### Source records
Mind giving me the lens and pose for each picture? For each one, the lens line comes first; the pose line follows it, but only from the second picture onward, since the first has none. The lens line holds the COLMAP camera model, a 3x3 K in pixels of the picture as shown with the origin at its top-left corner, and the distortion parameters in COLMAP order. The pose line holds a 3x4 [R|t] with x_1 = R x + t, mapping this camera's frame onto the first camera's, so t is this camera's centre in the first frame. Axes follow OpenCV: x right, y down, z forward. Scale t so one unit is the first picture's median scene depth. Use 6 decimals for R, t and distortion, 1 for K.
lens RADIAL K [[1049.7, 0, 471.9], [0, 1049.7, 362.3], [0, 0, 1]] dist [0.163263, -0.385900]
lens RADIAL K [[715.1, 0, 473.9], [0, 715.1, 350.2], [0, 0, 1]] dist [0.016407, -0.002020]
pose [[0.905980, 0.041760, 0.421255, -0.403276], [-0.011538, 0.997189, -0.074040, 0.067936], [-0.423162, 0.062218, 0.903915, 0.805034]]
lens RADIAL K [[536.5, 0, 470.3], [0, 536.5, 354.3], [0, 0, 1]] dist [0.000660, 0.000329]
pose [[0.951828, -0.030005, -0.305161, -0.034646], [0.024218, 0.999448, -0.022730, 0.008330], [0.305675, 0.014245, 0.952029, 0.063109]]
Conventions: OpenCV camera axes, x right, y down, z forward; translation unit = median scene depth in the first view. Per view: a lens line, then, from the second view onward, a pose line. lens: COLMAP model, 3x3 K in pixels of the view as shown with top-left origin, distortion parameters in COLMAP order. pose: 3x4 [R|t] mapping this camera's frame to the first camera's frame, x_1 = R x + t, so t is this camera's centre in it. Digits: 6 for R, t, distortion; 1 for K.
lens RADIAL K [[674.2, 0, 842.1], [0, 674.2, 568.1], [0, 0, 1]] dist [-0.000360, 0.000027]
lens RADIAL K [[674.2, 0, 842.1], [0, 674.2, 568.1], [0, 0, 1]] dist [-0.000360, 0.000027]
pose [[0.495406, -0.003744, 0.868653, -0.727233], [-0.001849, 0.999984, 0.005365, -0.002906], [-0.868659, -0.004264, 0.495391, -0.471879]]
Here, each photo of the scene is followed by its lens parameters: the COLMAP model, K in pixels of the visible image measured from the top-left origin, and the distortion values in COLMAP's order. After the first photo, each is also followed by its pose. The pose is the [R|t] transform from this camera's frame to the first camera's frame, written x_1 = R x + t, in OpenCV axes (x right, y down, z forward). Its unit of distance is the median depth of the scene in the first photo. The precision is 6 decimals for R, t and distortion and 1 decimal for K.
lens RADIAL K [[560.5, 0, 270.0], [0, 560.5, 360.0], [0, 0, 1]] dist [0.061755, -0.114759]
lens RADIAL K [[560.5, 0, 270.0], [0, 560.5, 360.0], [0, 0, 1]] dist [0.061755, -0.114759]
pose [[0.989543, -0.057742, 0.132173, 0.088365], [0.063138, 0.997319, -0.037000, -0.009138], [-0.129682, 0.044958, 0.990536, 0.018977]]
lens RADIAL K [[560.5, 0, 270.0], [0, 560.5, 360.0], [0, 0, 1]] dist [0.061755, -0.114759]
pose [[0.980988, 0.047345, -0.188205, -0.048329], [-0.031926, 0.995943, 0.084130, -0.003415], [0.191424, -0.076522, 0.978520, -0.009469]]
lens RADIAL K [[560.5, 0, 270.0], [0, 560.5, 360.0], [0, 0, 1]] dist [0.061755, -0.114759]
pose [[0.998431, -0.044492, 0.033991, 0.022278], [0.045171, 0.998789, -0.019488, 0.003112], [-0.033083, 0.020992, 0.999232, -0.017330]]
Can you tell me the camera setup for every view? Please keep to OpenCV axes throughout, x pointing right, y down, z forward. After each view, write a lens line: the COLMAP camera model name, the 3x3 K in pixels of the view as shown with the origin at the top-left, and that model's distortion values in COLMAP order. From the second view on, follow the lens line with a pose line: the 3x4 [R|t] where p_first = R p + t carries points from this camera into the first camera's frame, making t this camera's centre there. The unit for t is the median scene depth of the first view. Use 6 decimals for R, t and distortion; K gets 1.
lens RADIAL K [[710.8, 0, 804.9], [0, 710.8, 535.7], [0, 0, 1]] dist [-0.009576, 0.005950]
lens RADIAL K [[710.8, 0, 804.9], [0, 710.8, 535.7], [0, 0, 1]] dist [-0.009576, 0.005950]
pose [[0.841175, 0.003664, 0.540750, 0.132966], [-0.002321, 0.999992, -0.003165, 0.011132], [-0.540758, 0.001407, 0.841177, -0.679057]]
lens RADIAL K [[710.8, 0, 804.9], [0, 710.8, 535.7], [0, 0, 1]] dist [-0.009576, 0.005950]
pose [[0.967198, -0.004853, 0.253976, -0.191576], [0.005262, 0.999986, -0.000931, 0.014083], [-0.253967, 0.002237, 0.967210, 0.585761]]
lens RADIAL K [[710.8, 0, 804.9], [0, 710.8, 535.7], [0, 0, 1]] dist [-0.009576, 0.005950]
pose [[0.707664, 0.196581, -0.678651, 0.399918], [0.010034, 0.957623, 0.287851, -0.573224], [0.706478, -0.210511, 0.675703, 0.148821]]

### Instructions for the task
Copy the data above in full, exactly as it reads.

### Response for this exercise
Mind giving me the lens and pose for each picture? For each one, the lens line comes first; the pose line follows it, but only from the second picture onward, since the first has none. The lens line holds the COLMAP camera model, a 3x3 K in pixels of the picture as shown with the origin at its top-left corner, and the distortion parameters in COLMAP order. The pose line holds a 3x4 [R|t] with x_1 = R x + t, mapping this camera's frame onto the first camera's, so t is this camera's centre in the first frame. Axes follow OpenCV: x right, y down, z forward. Scale t so one unit is the first picture's median scene depth. Use 6 decimals for R, t and distortion, 1 for K.
lens RADIAL K [[1049.7, 0, 471.9], [0, 1049.7, 362.3], [0, 0, 1]] dist [0.163263, -0.385900]
lens RADIAL K [[715.1, 0, 473.9], [0, 715.1, 350.2], [0, 0, 1]] dist [0.016407, -0.002020]
pose [[0.905980, 0.041760, 0.421255, -0.403276], [-0.011538, 0.997189, -0.074040, 0.067936], [-0.423162, 0.062218, 0.903915, 0.805034]]
lens RADIAL K [[536.5, 0, 470.3], [0, 536.5, 354.3], [0, 0, 1]] dist [0.000660, 0.000329]
pose [[0.951828, -0.030005, -0.305161, -0.034646], [0.024218, 0.999448, -0.022730, 0.008330], [0.305675, 0.014245, 0.952029, 0.063109]]
Conventions: OpenCV camera axes, x right, y down, z forward; translation unit = median scene depth in the first view. Per view: a lens line, then, from the second view onward, a pose line. lens: COLMAP model, 3x3 K in pixels of the view as shown with top-left origin, distortion parameters in COLMAP order. pose: 3x4 [R|t] mapping this camera's frame to the first camera's frame, x_1 = R x + t, so t is this camera's centre in it. Digits: 6 for R, t, distortion; 1 for K.
lens RADIAL K [[674.2, 0, 842.1], [0, 674.2, 568.1], [0, 0, 1]] dist [-0.000360, 0.000027]
lens RADIAL K [[674.2, 0, 842.1], [0, 674.2, 568.1], [0, 0, 1]] dist [-0.000360, 0.000027]
pose [[0.495406, -0.003744, 0.868653, -0.727233], [-0.001849, 0.999984, 0.005365, -0.002906], [-0.868659, -0.004264, 0.495391, -0.471879]]
Here, each photo of the scene is followed by its lens parameters: the COLMAP model, K in pixels of the visible image measured from the top-left origin, and the distortion values in COLMAP's order. After the first photo, each is also followed by its pose. The pose is the [R|t] transform from this camera's frame to the first camera's frame, written x_1 = R x + t, in OpenCV axes (x right, y down, z forward). Its unit of distance is the median depth of the scene in the first photo. The precision is 6 decimals for R, t and distortion and 1 decimal for K.
lens RADIAL K [[560.5, 0, 270.0], [0, 560.5, 360.0], [0, 0, 1]] dist [0.061755, -0.114759]
lens RADIAL K [[560.5, 0, 270.0], [0, 560.5, 360.0], [0, 0, 1]] dist [0.061755, -0.114759]
pose [[0.989543, -0.057742, 0.132173, 0.088365], [0.063138, 0.997319, -0.037000, -0.009138], [-0.129682, 0.044958, 0.990536, 0.018977]]
lens RADIAL K [[560.5, 0, 270.0], [0, 560.5, 360.0], [0, 0, 1]] dist [0.061755, -0.114759]
pose [[0.980988, 0.047345, -0.188205, -0.048329], [-0.031926, 0.995943, 0.084130, -0.003415], [0.191424, -0.076522, 0.978520, -0.009469]]
lens RADIAL K [[560.5, 0, 270.0], [0, 560.5, 360.0], [0, 0, 1]] dist [0.061755, -0.114759]
pose [[0.998431, -0.044492, 0.033991, 0.022278], [0.045171, 0.998789, -0.019488, 0.003112], [-0.033083, 0.020992, 0.999232, -0.017330]]
Can you tell me the camera setup for every view? Please keep to OpenCV axes throughout, x pointing right, y down, z forward. After each view, write a lens line: the COLMAP camera model name, the 3x3 K in pixels of the view as shown with the origin at the top-left, and that model's distortion values in COLMAP order. From the second view on, follow the lens line with a pose line: the 3x4 [R|t] where p_first = R p + t carries points from this camera into the first camera's frame, making t this camera's centre there. The unit for t is the median scene depth of the first view. Use 6 decimals for R, t and distortion; K gets 1.
lens RADIAL K [[710.8, 0, 804.9], [0, 710.8, 535.7], [0, 0, 1]] dist [-0.009576, 0.005950]
lens RADIAL K [[710.8, 0, 804.9], [0, 710.8, 535.7], [0, 0, 1]] dist [-0.009576, 0.005950]
pose [[0.841175, 0.003664, 0.540750, 0.132966], [-0.002321, 0.999992, -0.003165, 0.011132], [-0.540758, 0.001407, 0.841177, -0.679057]]
lens RADIAL K [[710.8, 0, 804.9], [0, 710.8, 535.7], [0, 0, 1]] dist [-0.009576, 0.005950]
pose [[0.967198, -0.004853, 0.253976, -0.191576], [0.005262, 0.999986, -0.000931, 0.014083], [-0.253967, 0.002237, 0.967210, 0.585761]]
lens RADIAL K [[710.8, 0, 804.9], [0, 710.8, 535.7], [0, 0, 1]] dist [-0.009576, 0.005950]
pose [[0.707664, 0.196581, -0.678651, 0.399918], [0.010034, 0.957623, 0.287851, -0.573224], [0.706478, -0.210511, 0.675703, 0.148821]]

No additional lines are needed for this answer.